Zynq chips are logically split into two parts: the Processing System (PS) comprising general-purpose (ARM) CPU cores, caches, I/O devices, etc., and the Programmable Logic (PL) comprising an FPGA [
34]. An Advanced eXtensible Interface (AXI)-based Network on Chip (NoC) serves to interconnect the PS’s devices with the PL. The PS–PL interface in particular comprises a total of nine master or subordinate interfaces with bit-widths of either 32 or 64 available from within the PYNQ environment [
36], which is specified in more detail in [
37], Chapter 35. The PYNQ flow abstracts reasoning about data movement over these interfaces as well as the dynamic loading of different designs (denoted by
overlays) in the PL from Python code running in the PS [
12]. These features render PYNQ an ideal fit for our proof-of-concept implementation and directly enable our partial conversion of SyDR with only the processing algorithms ported to an FPGA.
However, to be implemented on an FPGA, a hardware design must be
synthesized into a
bitstream using AMD Vivado (version 2022.2). This requires algorithms to be written in an HDL like VHDL or (System)Verilog. This implies a step of design conversion either directly from Python to HDL, or from Python via a lower-level language to HDL. Although the first option is more direct, it generally involves long development cycles for design and verification.
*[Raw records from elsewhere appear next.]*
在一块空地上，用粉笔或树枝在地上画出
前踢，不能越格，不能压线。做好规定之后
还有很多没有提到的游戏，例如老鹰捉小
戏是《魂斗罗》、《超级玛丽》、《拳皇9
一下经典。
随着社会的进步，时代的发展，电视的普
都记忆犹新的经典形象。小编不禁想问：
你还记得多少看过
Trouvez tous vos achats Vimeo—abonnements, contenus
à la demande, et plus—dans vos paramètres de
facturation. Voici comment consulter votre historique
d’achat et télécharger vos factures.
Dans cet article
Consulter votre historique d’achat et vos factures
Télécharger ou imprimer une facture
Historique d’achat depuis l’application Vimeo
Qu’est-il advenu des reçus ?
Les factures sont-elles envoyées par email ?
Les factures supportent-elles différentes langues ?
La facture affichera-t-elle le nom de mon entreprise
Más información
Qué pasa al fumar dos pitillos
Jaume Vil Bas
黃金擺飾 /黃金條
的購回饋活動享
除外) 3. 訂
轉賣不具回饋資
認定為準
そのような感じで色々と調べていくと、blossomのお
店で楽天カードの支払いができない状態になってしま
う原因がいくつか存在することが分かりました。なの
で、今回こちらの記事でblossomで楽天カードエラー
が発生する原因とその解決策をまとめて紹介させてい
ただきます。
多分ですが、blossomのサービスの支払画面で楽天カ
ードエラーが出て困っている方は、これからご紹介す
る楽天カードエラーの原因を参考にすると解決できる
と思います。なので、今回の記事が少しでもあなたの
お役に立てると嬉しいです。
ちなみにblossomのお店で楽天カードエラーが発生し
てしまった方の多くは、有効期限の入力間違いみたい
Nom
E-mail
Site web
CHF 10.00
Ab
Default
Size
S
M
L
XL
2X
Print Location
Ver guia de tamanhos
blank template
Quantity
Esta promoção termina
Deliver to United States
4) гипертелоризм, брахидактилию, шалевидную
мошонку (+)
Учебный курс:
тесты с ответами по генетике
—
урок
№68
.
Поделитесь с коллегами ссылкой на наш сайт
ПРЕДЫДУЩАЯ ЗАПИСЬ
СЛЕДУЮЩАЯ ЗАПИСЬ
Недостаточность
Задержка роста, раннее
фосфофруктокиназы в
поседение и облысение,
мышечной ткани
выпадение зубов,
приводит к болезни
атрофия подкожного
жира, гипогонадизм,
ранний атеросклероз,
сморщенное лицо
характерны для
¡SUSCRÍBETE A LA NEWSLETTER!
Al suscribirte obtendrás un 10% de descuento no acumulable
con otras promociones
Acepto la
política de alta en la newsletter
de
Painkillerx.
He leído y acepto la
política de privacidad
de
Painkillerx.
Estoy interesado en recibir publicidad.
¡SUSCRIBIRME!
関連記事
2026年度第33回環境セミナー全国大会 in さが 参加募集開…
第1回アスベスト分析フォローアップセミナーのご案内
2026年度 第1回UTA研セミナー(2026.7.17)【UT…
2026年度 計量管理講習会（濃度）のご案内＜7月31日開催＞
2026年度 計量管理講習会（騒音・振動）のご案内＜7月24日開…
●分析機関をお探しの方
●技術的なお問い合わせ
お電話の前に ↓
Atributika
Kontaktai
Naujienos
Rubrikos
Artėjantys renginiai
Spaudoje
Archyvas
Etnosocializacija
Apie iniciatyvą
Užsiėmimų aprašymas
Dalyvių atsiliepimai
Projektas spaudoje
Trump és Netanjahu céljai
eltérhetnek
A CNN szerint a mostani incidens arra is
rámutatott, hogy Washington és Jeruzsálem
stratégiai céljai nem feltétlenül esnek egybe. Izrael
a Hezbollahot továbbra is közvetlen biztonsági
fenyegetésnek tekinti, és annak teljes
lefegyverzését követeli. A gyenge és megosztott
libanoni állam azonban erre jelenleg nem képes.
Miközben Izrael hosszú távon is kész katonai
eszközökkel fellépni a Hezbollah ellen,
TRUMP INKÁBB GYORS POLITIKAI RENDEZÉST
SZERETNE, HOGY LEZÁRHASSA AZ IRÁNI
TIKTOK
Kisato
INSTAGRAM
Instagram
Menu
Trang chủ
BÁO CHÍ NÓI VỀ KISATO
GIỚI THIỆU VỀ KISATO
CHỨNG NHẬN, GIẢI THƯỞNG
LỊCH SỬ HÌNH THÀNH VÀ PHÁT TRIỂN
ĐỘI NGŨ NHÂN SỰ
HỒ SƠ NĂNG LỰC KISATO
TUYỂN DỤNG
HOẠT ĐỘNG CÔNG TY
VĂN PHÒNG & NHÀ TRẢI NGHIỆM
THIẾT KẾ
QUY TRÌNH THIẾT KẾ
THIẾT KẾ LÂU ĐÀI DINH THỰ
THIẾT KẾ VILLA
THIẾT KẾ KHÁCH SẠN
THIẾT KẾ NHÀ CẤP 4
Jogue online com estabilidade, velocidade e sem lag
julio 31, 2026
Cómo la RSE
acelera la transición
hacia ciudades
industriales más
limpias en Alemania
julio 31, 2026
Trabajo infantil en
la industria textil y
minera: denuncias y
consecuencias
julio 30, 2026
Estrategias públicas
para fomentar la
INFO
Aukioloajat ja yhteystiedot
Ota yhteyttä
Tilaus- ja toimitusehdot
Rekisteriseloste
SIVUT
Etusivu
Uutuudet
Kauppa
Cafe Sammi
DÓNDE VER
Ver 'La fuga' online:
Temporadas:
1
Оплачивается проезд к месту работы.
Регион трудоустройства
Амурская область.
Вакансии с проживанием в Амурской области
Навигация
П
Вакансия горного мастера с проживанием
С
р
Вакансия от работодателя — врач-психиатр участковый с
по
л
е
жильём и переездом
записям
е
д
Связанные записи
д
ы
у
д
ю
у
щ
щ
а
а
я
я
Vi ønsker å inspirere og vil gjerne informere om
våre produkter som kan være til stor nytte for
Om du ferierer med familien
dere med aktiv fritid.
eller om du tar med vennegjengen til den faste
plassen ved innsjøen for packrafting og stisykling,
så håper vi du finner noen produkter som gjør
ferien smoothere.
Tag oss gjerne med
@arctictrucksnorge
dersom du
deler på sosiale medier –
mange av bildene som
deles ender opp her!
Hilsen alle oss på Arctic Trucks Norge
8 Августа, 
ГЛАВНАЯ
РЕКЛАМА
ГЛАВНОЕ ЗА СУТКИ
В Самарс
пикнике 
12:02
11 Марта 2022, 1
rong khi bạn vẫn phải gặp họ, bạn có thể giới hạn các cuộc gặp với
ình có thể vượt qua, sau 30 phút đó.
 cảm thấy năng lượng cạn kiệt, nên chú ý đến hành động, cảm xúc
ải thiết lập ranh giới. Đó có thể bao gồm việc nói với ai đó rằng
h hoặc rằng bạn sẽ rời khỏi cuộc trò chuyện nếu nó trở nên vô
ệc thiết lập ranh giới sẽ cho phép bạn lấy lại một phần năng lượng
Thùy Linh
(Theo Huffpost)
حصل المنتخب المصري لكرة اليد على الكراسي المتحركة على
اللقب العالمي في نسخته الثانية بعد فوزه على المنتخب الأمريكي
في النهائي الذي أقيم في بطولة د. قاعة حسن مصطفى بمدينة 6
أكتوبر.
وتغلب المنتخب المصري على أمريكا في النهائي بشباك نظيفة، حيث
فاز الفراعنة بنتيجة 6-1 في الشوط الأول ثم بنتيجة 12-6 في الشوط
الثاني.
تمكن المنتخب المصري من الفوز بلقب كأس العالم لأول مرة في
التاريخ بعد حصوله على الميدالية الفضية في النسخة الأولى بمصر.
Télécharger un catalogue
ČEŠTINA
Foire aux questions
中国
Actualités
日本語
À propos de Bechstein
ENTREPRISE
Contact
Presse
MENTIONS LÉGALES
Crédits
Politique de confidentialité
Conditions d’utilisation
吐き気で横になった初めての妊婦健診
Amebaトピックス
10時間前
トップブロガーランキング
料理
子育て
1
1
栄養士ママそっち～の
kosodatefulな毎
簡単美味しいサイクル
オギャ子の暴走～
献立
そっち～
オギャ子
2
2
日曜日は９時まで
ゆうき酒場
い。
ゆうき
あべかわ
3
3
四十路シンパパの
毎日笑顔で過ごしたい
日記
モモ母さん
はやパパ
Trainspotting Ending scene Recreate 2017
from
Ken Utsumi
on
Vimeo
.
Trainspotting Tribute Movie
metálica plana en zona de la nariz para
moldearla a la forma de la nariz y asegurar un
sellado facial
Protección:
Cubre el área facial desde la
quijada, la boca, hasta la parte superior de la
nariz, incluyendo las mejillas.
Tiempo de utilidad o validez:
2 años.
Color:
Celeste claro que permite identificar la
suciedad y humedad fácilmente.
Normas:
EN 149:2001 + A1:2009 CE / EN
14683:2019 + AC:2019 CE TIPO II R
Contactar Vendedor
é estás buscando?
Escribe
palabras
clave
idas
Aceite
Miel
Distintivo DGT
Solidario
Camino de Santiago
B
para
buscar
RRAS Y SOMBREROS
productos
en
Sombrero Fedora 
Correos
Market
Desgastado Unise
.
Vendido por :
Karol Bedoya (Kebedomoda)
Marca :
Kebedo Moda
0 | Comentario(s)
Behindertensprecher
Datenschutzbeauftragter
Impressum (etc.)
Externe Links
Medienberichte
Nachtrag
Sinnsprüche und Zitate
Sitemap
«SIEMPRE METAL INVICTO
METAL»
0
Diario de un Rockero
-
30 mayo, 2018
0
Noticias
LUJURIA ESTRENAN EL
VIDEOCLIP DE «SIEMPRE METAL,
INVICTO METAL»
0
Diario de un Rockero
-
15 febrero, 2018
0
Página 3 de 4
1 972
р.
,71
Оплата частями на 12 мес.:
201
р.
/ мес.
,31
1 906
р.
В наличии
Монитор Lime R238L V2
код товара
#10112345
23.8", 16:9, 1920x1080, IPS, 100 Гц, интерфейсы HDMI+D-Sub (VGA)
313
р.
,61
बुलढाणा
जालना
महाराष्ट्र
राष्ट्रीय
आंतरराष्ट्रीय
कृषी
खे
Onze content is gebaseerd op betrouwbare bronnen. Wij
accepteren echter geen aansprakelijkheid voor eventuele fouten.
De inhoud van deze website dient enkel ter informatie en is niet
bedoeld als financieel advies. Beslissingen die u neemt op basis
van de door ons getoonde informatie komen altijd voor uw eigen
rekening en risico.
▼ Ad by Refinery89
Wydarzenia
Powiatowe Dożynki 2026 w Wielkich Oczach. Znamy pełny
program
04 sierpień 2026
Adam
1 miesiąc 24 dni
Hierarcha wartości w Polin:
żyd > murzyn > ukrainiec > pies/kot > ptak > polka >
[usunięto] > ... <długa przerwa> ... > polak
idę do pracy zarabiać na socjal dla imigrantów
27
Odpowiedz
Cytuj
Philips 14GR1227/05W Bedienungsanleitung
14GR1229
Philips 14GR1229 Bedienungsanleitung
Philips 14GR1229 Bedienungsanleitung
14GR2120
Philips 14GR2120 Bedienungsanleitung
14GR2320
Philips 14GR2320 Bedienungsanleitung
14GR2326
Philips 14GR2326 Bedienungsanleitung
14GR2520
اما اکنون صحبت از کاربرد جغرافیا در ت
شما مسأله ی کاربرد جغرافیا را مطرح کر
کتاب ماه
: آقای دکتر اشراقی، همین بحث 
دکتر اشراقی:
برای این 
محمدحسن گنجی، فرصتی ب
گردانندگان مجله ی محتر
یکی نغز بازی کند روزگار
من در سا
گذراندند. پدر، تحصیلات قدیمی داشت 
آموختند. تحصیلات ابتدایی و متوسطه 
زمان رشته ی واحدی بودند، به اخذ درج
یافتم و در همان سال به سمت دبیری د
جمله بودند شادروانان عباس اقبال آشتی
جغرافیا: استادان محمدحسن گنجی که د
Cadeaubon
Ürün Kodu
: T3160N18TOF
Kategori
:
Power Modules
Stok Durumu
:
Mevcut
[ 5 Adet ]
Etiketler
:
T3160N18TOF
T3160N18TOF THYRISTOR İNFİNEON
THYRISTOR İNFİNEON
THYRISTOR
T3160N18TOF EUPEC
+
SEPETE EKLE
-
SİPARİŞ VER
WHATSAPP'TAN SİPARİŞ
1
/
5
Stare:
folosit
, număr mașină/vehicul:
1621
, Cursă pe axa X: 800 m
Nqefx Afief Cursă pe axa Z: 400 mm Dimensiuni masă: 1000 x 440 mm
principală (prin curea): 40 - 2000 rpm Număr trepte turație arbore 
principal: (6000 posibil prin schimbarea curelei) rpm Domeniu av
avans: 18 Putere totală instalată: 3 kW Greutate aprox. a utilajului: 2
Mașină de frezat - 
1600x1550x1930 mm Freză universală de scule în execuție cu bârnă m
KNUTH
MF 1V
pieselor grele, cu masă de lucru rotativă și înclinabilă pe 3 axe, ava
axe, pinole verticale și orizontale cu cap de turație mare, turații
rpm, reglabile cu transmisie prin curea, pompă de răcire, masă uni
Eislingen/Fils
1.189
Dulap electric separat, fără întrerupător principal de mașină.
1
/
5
Instead, we opt for the second option and choose C++ as the intermediate language, as it permits us to shortcut the hardware design process by using HLS to generate HDL code [
38]. Both conversion strategies are illustrated in
Figure 3.
Using C++ and HLS has multiple benefits: (1) it reduces the required development efforts; (2) it enables using the AMD Vitis HLS (version 2022.2) flow to automatically configure the interfaces needed between the PS and the PL [
12]; (3) it permits testing algorithms without an FPGA board using a library for interfacing external functions with Python, e.g.,
ctypes [
39]; and (4) in the future, it may allow us to explore compiler-enabled AxC techniques such as precision tuning [
40]. Moreover, HLS simplifies design space exploration into dataflows, pipelining, and initiation intervals of functions and loops with precompiler annotations [
38]. This renders it an ideal fit for our proof-of-concept, benchmarking-focused use case.
We are aware that the typical HLS flow tends to produce hardware designs with lower performance and higher resource consumption than expert-written HDL equivalents [
41]. Yet, as the latter would require intricate knowledge both of GNSS processing and development in HDLs, we see HLS as a reasonable shortcut to obtain coarse, yet indicative, hardware results. More importantly, we note that the HLS step
can be circumvented by manual development, assuming the handwritten design remains compatible with the defined PYNQ interface.